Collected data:

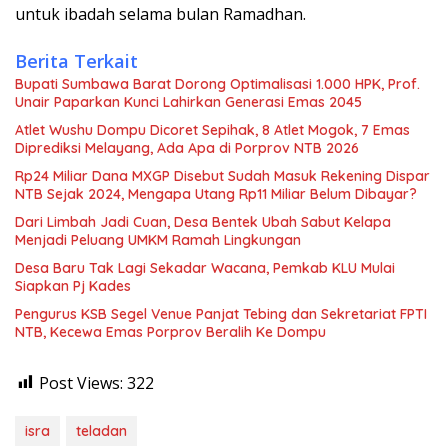
untuk ibadah selama bulan Ramadhan.
Berita Terkait
Bupati Sumbawa Barat Dorong Optimalisasi 1.000 HPK, Prof.
Unair Paparkan Kunci Lahirkan Generasi Emas 2045
Atlet Wushu Dompu Dicoret Sepihak, 8 Atlet Mogok, 7 Emas
Diprediksi Melayang, Ada Apa di Porprov NTB 2026
Rp24 Miliar Dana MXGP Disebut Sudah Masuk Rekening Dispar
NTB Sejak 2024, Mengapa Utang Rp11 Miliar Belum Dibayar?
Dari Limbah Jadi Cuan, Desa Bentek Ubah Sabut Kelapa
Menjadi Peluang UMKM Ramah Lingkungan
Desa Baru Tak Lagi Sekadar Wacana, Pemkab KLU Mulai
Siapkan Pj Kades
Pengurus KSB Segel Venue Panjat Tebing dan Sekretariat FPTI
NTB, Kecewa Emas Porprov Beralih Ke Dompu
Post Views:
322
isra
teladan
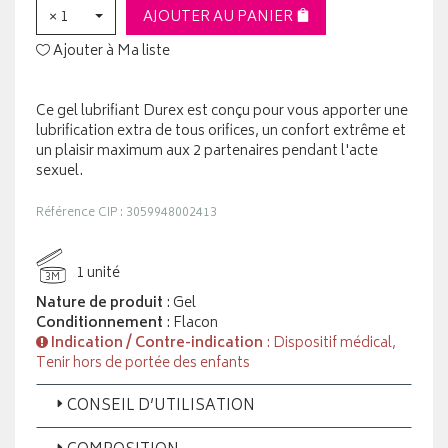
× 1
AJOUTER AU PANIER
Ajouter à Ma liste
Ce gel lubrifiant Durex est conçu pour vous apporter une
lubrification extra de tous orifices, un confort extrême et
un plaisir maximum aux 2 partenaires pendant l'acte
sexuel.
Référence CIP : 3059948002413
1 unité
3M
Nature de produit
: Gel
Conditionnement
: Flacon
Indication / Contre-indication
: Dispositif médical,
Tenir hors de portée des enfants
CONSEIL D’UTILISATION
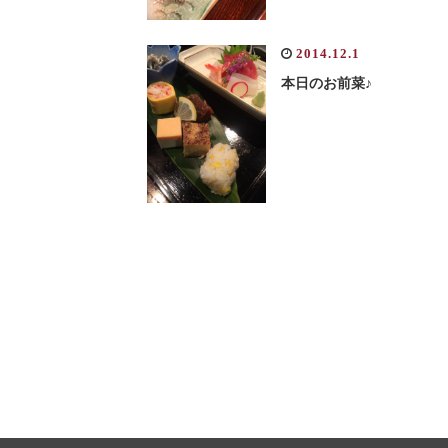
2014.12.1
本日のお前菜♪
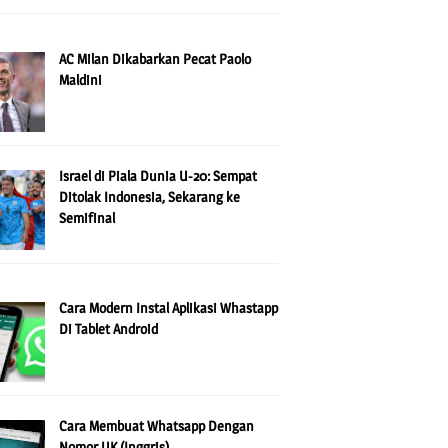
AC Milan Dikabarkan Pecat Paolo
Maldini
Israel di Piala Dunia U-20: Sempat
Ditolak Indonesia, Sekarang ke
Semifinal
Cara Modern Instal Aplikasi Whastapp
Di Tablet Android
Cara Membuat Whatsapp Dengan
Nomor UK (Inggris)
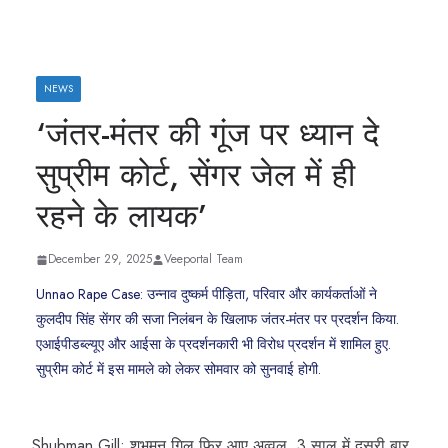
NEWS
‘जंतर-मंतर की गूंज पर ध्यान दे
सुप्रीम कोर्ट, सेंगर जेल में ही
रहने के लायक’
December 29, 2025
Veeportal Team
Unnao Rape Case: उन्नाव दुष्कर्म पीड़िता, परिवार और कार्यकर्ताओं ने
कुलदीप सिंह सेंगर की सजा निलंबन के खिलाफ जंतर-मंतर पर प्रदर्शन किया.
एआईपीडब्ल्यूए और आईसा के प्रदर्शनकारी भी विरोध प्रदर्शन में शामिल हुए.
सुप्रीम कोर्ट में इस मामले को लेकर सोमवार को सुनवाई होगी.
Shubman Gill: शुभमन गिल फिर आए अव्वल, 3 साल में दूसरी बार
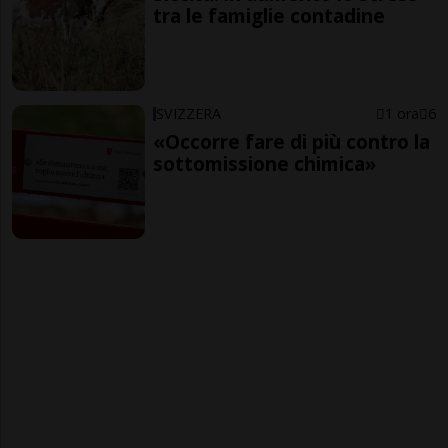
tra le famiglie contadine
SVIZZERA
1 ora
6
«Occorre fare di più contro la
sottomissione chimica»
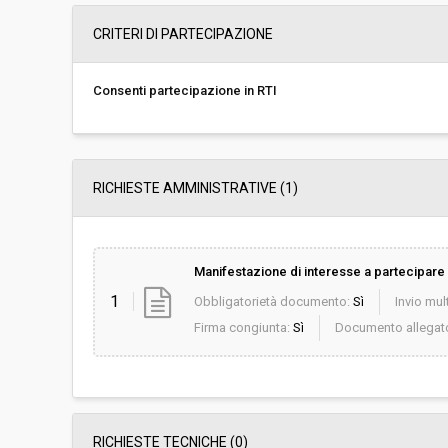
Svolgimento:
In corso
CRITERI DI PARTECIPAZIONE
Importo a base di gara soggetto a
€ 200.000,00
ribasso:
Consenti partecipazione in RTI
Costi di sicurezza non soggetti a
-
ribasso:
Link al fascicolo trasparenza:
Clicca qui
RICHIESTE AMMINISTRATIVE
(1)
Manifestazione di interesse a partecipare 
1
Obbligatorietà documento:
Sì
Invio mult
Firma congiunta:
Sì
Documento allegat
RICHIESTE TECNICHE
(0)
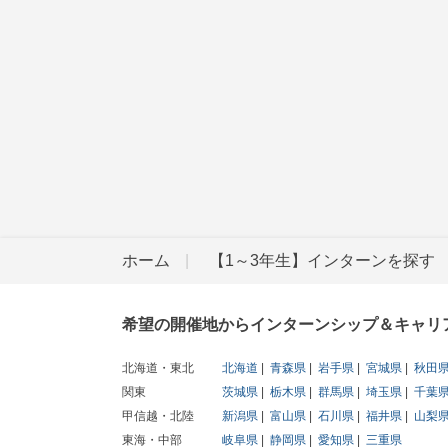
ホーム
【1～3年生】インターンを探す
希望の開催地からインターンシップ＆キャリ
北海道・東北
北海道
青森県
岩手県
宮城県
秋田
関東
茨城県
栃木県
群馬県
埼玉県
千葉
甲信越・北陸
新潟県
富山県
石川県
福井県
山梨
東海・中部
岐阜県
静岡県
愛知県
三重県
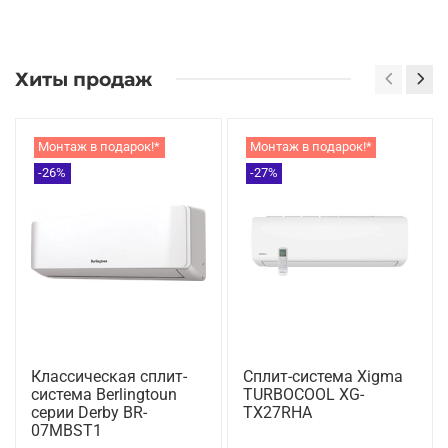
Хиты продаж
Монтаж в подарок!*
Монтаж в подарок!*
-26%
-27%
Классическая сплит-
Сплит-система Xigma
система Berlingtoun
TURBOCOOL XG-
серии Derby BR-
TX27RHA
07MBST1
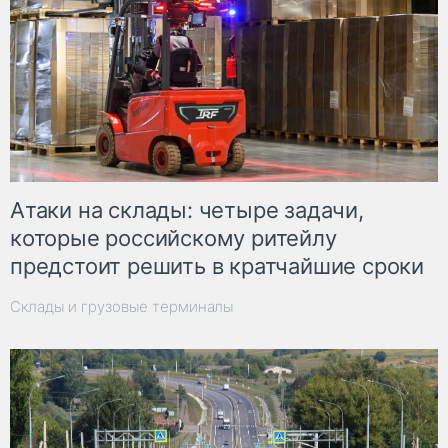
Атаки на склады: четыре задачи,
которые российскому ритейлу
предстоит решить в кратчайшие сроки
Склады и грузовые терминалы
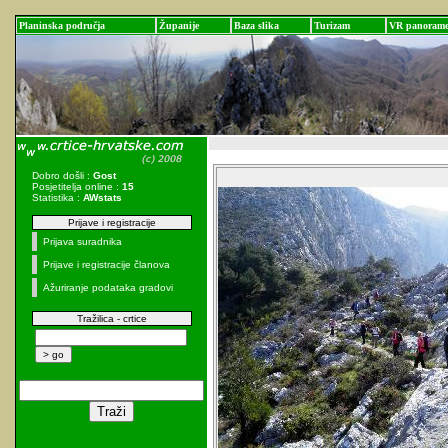
Planinska područja
Županije
Baza slika
Turizam
VR panoram
Dobro došli :
Gost
Posjetitelja online :
15
Statistika :
AWstats
Prijave i registracije
Prijava suradnika
Prijave i registracije članova
Ažuriranje podataka gradovi
Tražilica - crtice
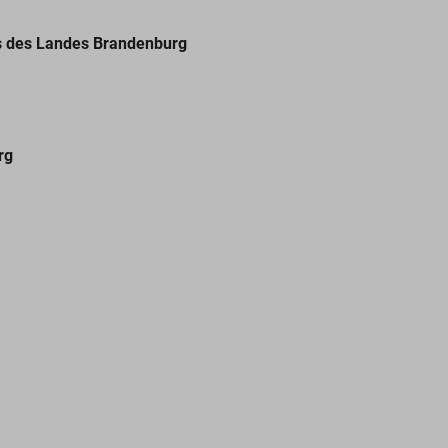
es des Landes Brandenburg
rg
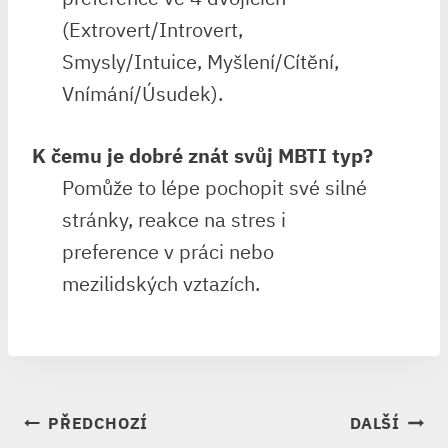
(Extrovert/Introvert,
Smysly/Intuice, Myšlení/Cítění,
Vnímání/Úsudek).
K čemu je dobré znát svůj MBTI typ?
Pomůže to lépe pochopit své silné
stránky, reakce na stres i
preference v práci nebo
mezilidských vztazích.
NAVIGACE
PŘEDCHOZÍ
DALŠÍ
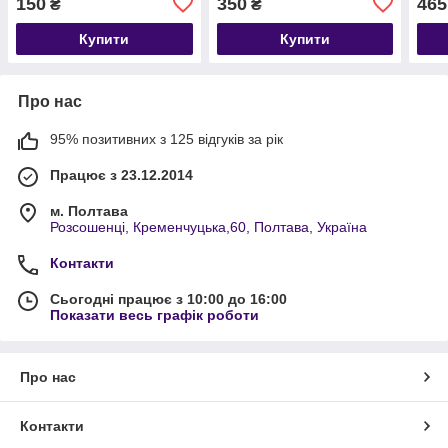
150
350
465
₴
₴
Купити
Купити
Про нас
95% позитивних з 125 відгуків за рік
Працює з 23.12.2014
м. Полтава
Розсошенці, Кременчуцька,60, Полтава, Україна
Контакти
Сьогодні працює з 10:00 до 16:00
Показати весь графік роботи
Про нас
Контакти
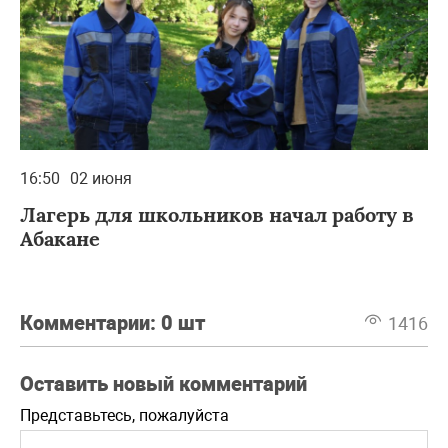
16:50
02 июня
Лагерь для школьников начал работу в
Абакане
Комментарии:
0 шт
1416
Оставить новый комментарий
Представьтесь, пожалуйста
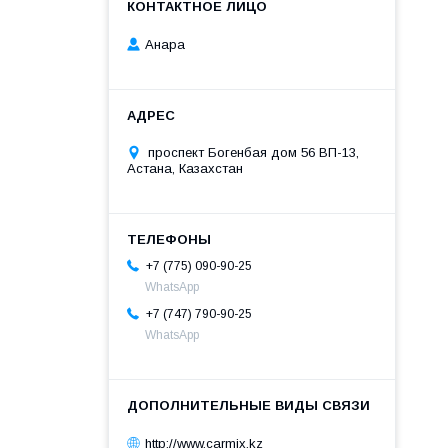
Анара
проспект Богенбая дом 56 ВП-13,
Астана, Казахстан
+7 (775) 090-90-25
WhatsApp
+7 (747) 790-90-25
WhatsApp
http://www.carmix.kz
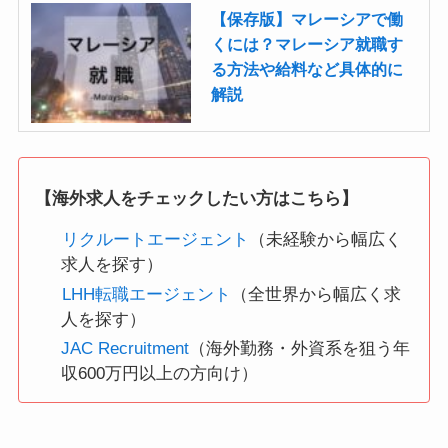
【保存版】マレーシアで働
くには？マレーシア就職す
る方法や給料など具体的に
解説
【海外求人をチェックしたい方はこちら】
リクルートエージェント
（未経験から幅広く
求人を探す）
LHH転職エージェント
（全世界から幅広く求
人を探す）
JAC Recruitment
（海外勤務・外資系を狙う年
収600万円以上の方向け）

▶ **INSTRUCTION**
Pictures are to be dropped, and every record is to be copied exactly.

▶ **ANSWER FOR THE TASK**
untuk ibadah selama bulan Ramadhan.
Berita Terkait
Bupati Sumbawa Barat Dorong Optimalisasi 1.000 HPK, Prof.
Unair Paparkan Kunci Lahirkan Generasi Emas 2045
Atlet Wushu Dompu Dicoret Sepihak, 8 Atlet Mogok, 7 Emas
Diprediksi Melayang, Ada Apa di Porprov NTB 2026
Rp24 Miliar Dana MXGP Disebut Sudah Masuk Rekening Dispar
NTB Sejak 2024, Mengapa Utang Rp11 Miliar Belum Dibayar?
Dari Limbah Jadi Cuan, Desa Bentek Ubah Sabut Kelapa
Menjadi Peluang UMKM Ramah Lingkungan
Desa Baru Tak Lagi Sekadar Wacana, Pemkab KLU Mulai
Siapkan Pj Kades
Pengurus KSB Segel Venue Panjat Tebing dan Sekretariat FPTI
NTB, Kecewa Emas Porprov Beralih Ke Dompu
Post Views:
322
isra
teladan
× 1
AJOUTER AU PANIER
Ajouter à Ma liste
Ce gel lubrifiant Durex est conçu pour vous apporter une
lubrification extra de tous orifices, un confort extrême et
un plaisir maximum aux 2 partenaires pendant l'acte
sexuel.
Référence CIP : 3059948002413
1 unité
3M
Nature de produit
: Gel
Conditionnement
: Flacon
Indication / Contre-indication
: Dispositif médical,
Tenir hors de portée des enfants
CONSEIL D’UTILISATION
2014.12.1
本日のお前菜♪
AC Milan Dikabarkan Pecat Paolo
Maldini
Israel di Piala Dunia U-20: Sempat
Ditolak Indonesia, Sekarang ke
Semifinal
Cara Modern Instal Aplikasi Whastapp
Di Tablet Android
Cara Membuat Whatsapp Dengan
Nomor UK (Inggris)
NEWS
‘जंतर-मंतर की गूंज पर ध्यान दे
सुप्रीम कोर्ट, सेंगर जेल में ही
रहने के लायक’
December 29, 2025
Veeportal Team
Unnao Rape Case: उन्नाव दुष्कर्म पीड़िता, परिवार और कार्यकर्ताओं ने
कुलदीप सिंह सेंगर की सजा निलंबन के खिलाफ जंतर-मंतर पर प्रदर्शन किया.
एआईपीडब्ल्यूए और आईसा के प्रदर्शनकारी भी विरोध प्रदर्शन में शामिल हुए.
सुप्रीम कोर्ट में इस मामले को लेकर सोमवार को सुनवाई होगी.
Shubman Gill: शुभमन गिल फिर आए अव्वल, 3 साल में दूसरी बार
tra le famiglie contadine
SVIZZERA
1 ora
6
«Occorre fare di più contro la
sottomissione chimica»
Svolgimento:
In corso
CRITERI DI PARTECIPAZIONE
Importo a base di gara soggetto a
€ 200.000,00
ribasso:
Consenti partecipazione in RTI
Costi di sicurezza non soggetti a
-
ribasso:
Link al fascicolo trasparenza:
Clicca qui
RICHIESTE AMMINISTRATIVE
(1)
Manifestazione di interesse a partecipare 
1
Obbligatorietà documento:
Sì
Invio mult
Firma congiunta:
Sì
Documento allegat
RICHIESTE TECNICHE
(0)
ホーム
【1～3年生】インターンを探す
希望の開催地からインターンシップ＆キャリ
北海道・東北
北海道
青森県
岩手県
宮城県
秋田
関東
茨城県
栃木県
群馬県
埼玉県
千葉
甲信越・北陸
新潟県
富山県
石川県
福井県
山梨
東海・中部
岐阜県
静岡県
愛知県
三重県
Хиты продаж
Монтаж в подарок!*
Монтаж в подарок!*
-26%
-27%
Классическая сплит-
Сплит-система Xigma
система Berlingtoun
TURBOCOOL XG-
серии Derby BR-
TX27RHA
07MBST1
Атаки на склады: четыре задачи,
которые российскому ритейлу
предстоит решить в кратчайшие сроки
Склады и грузовые терминалы
Planinska područja
Županije
Baza slika
Turizam
VR panoram
Dobro došli :
Gost
Posjetitelja online :
15
Statistika :
AWstats
Prijave i registracije
Prijava suradnika
Prijave i registracije članova
Ažuriranje podataka gradovi
Tražilica - crtice
es des Landes Brandenburg
rg
(Extrovert/Introvert,
Smysly/Intuice, Myšlení/Cítění,
Vnímání/Úsudek).
K čemu je dobré znát svůj MBTI typ?
Pomůže to lépe pochopit své silné
stránky, reakce na stres i
preference v práci nebo
mezilidských vztazích.
NAVIGACE
PŘEDCHOZÍ
DALŠÍ
150
350
465
₴
₴
Купити
Купити
Про нас
95% позитивних з 125 відгуків за рік
Працює з 23.12.2014
м. Полтава
Розсошенці, Кременчуцька,60, Полтава, Україна
Контакти
Сьогодні працює з 10:00 до 16:00
Показати весь графік роботи
Про нас
Контакти
16:50
02 июня
Лагерь для школьников начал работу в
Абакане
Комментарии:
0 шт
1416
Оставить новый комментарий
Представьтесь, пожалуйста
Анара
проспект Богенбая дом 56 ВП-13,
Астана, Казахстан
+7 (775) 090-90-25
WhatsApp
+7 (747) 790-90-25
WhatsApp
http://www.carmix.kz
【保存版】マレーシアで働
くには？マレーシア就職す
る方法や給料など具体的に
解説
【海外求人をチェックしたい方はこちら】
リクルートエージェント
（未経験から幅広く
求人を探す）
LHH転職エージェント
（全世界から幅広く求
人を探す）
JAC Recruitment
（海外勤務・外資系を狙う年
収600万円以上の方向け）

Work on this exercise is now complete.